*EXTRAIT SOURCE:*
--*--

Milla porte son uniforme immaculé, s’applique à ses cours de violon et prend son traitement avec soin, mais va également s’éprendre de Moses, un petit voyou à la gueule cassée profondément attachant qui parviendra à se faire une place dans la famille malgré les réticences des parents de Milla. Aussi lumineux sur le fond que sur la forme, Milla et son irréprochable casting adulte et adolescent n’a définitivement pas fait le bruit qu’il mérite
Après Hong Kong et Sidney, direction Die puis Sète pour la fin de notre été de cinéma. Prochain arrêt : la Drôme provençale avec À l’Abordage de Guillaume Brac, une comédie estivale comme on en a rarement vu, d’abord dévoilée sur Arte avant une sortie en salles le 21 juillet. Derrière sa caméra, le réalisateur a suivi les tribulations estivales de Félix, Chérif et Édouard, leur chauffeur BlaBlaCar fils à maman, partis rejoindre Alma, l’amoureuse d’un soir de Félix, en vacances dans sa maison familiale drômoise.
Entre virées au parc aquatique, glaces à l’eau et soirées karaoké, de drôles de liens vont se créer entre tous ces protagonistes estivaux dans une comédie intelligente devant laquelle on rit. Beaucoup.
Terminus du voyage : Sète, ses huîtres, la danse et sa jolie romance. Avec Fragile, sorti le 25 août dernier, Emma Benestan a illuminé la fin de l’été. Par cette étonnante comédie romantique, son héros sensible et sa bande de comédiens spontanés, la réalisatrice renverse les codes du genre et le résultat est aussi réjouissant que rafraîchissant.
Ici, c’est Az, un jeune homme à fleur de peau, qui se retrouve le cœur en miettes après que sa petite amie, une actrice de série B, a refusé sa demande en mariage, la bague dissimulée dans une huître. Alors que ses copains ne cessent de le traiter de “fragile”, ce sont les femmes de son entourage, sa grand-mère, sa mère, sa sœur et surtout Lila, sa meilleure amie, qui vont l’aider à remonter la pente. Et c’est par la danse qu’il va trouver son salut. En convoquant le soleil du Sud, la verve marseillaise et une bonne humeur contagieuse, ce Grease de la Côte d’Azur a conclu notre été en beauté.

--*--

*DONNÉES EXTRAITES:*
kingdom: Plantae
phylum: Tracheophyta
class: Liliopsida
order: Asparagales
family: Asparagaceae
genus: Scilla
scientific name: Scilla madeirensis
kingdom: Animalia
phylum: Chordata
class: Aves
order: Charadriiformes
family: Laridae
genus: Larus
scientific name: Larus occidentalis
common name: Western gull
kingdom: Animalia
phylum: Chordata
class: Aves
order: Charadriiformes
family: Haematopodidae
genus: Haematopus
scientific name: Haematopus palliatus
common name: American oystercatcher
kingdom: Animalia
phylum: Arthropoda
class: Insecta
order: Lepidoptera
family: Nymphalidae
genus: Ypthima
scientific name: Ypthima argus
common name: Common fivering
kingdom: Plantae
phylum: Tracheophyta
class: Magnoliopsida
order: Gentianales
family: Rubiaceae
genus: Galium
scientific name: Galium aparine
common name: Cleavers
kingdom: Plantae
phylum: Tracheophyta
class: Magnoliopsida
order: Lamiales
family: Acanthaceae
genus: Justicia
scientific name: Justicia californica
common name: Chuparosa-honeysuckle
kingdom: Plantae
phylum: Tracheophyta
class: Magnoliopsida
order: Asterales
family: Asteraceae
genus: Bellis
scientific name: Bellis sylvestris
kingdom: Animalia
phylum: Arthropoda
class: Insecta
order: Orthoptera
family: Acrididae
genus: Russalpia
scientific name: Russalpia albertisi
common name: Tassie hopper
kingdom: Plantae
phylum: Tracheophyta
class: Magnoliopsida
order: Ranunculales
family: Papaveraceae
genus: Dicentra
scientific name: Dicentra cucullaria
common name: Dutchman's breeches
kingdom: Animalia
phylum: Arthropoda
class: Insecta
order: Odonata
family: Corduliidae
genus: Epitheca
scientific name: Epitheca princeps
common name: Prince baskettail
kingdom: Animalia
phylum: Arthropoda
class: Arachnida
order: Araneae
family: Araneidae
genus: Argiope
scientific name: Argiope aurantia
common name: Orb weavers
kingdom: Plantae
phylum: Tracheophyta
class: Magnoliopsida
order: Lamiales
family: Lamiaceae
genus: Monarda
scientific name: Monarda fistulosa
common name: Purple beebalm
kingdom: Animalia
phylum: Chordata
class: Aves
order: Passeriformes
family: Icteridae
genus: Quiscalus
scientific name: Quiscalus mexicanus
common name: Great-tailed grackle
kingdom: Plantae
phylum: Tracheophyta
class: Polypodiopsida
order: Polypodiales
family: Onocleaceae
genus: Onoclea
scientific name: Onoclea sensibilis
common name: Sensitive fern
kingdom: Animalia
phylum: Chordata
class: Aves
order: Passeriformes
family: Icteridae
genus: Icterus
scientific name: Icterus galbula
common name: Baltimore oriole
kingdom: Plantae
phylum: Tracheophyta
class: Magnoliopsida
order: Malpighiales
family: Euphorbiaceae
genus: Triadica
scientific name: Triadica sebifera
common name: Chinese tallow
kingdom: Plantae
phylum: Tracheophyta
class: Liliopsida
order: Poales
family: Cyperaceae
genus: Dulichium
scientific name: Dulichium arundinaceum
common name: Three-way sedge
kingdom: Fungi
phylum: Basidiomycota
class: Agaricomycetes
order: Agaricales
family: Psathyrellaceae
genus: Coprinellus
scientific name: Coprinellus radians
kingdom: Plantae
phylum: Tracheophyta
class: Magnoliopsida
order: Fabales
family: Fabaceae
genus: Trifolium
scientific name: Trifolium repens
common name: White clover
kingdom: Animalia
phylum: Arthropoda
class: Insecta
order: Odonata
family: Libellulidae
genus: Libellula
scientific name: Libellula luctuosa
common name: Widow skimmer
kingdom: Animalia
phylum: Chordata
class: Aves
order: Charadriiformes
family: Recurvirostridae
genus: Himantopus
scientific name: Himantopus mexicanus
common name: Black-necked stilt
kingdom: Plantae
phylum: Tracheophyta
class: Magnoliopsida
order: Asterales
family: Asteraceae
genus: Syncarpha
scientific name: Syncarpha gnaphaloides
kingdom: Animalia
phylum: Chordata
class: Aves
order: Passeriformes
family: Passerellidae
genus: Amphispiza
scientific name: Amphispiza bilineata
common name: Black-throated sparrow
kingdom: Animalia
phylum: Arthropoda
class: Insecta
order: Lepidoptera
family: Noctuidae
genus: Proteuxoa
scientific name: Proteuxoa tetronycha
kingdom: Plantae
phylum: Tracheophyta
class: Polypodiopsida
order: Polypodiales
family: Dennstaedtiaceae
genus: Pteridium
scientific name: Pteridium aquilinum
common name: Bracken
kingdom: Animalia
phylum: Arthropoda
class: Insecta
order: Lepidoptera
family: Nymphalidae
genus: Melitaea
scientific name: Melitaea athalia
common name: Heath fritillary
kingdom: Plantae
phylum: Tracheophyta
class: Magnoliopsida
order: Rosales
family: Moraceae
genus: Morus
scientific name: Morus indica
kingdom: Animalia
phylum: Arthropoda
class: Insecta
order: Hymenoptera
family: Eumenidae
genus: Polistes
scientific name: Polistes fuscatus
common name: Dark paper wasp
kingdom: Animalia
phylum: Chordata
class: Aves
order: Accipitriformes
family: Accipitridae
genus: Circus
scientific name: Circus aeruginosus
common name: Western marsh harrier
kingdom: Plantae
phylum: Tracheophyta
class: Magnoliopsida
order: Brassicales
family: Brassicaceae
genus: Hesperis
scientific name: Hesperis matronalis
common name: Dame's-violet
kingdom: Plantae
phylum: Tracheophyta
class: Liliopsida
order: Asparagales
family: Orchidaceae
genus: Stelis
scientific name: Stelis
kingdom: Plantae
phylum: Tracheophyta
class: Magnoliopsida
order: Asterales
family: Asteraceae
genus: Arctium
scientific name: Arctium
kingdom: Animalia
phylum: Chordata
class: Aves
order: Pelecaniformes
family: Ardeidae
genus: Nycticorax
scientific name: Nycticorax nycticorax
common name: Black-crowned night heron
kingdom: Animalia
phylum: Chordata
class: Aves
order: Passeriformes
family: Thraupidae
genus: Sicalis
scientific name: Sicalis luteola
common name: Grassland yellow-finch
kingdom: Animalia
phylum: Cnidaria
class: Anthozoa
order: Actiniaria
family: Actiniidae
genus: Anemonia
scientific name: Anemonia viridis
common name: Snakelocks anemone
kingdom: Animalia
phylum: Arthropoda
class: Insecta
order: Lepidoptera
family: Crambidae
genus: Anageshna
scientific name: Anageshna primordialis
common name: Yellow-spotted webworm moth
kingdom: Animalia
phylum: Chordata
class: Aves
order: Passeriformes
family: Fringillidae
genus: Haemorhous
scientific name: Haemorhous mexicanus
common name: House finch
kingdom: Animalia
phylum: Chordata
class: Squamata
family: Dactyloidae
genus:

--*--

*OBJECTIF FIXÉ 1:* Citez, sans rien modifier, le passage de l'extrait sur les films de l'été allant de « Ici, c’est Az, un » jusqu'à « été en beauté. ».
*OBJECTIF FIXÉ 2:* Relevez chaque ligne des enregistrements où figure la chaîne « mexicanus », puis recopiez-la.
L'extrait et les enregistrements n'ont aucun lien entre eux.

*RÉPONSE ATTENDUE 1:*
Ici, c’est Az, un jeune homme à fleur de peau, qui se retrouve le cœur en miettes après que sa petite amie, une actrice de série B, a refusé sa demande en mariage, la bague dissimulée dans une huître. Alors que ses copains ne cessent de le traiter de “fragile”, ce sont les femmes de son entourage, sa grand-mère, sa mère, sa sœur et surtout Lila, sa meilleure amie, qui vont l’aider à remonter la pente. Et c’est par la danse qu’il va trouver son salut. En convoquant le soleil du Sud, la verve marseillaise et une bonne humeur contagieuse, ce Grease de la Côte d’Azur a conclu notre été en beauté.

*RÉPONSE ATTENDUE 2:*
scientific name: Quiscalus mexicanus
scientific name: Himantopus mexicanus
scientific name: Haemorhous mexicanus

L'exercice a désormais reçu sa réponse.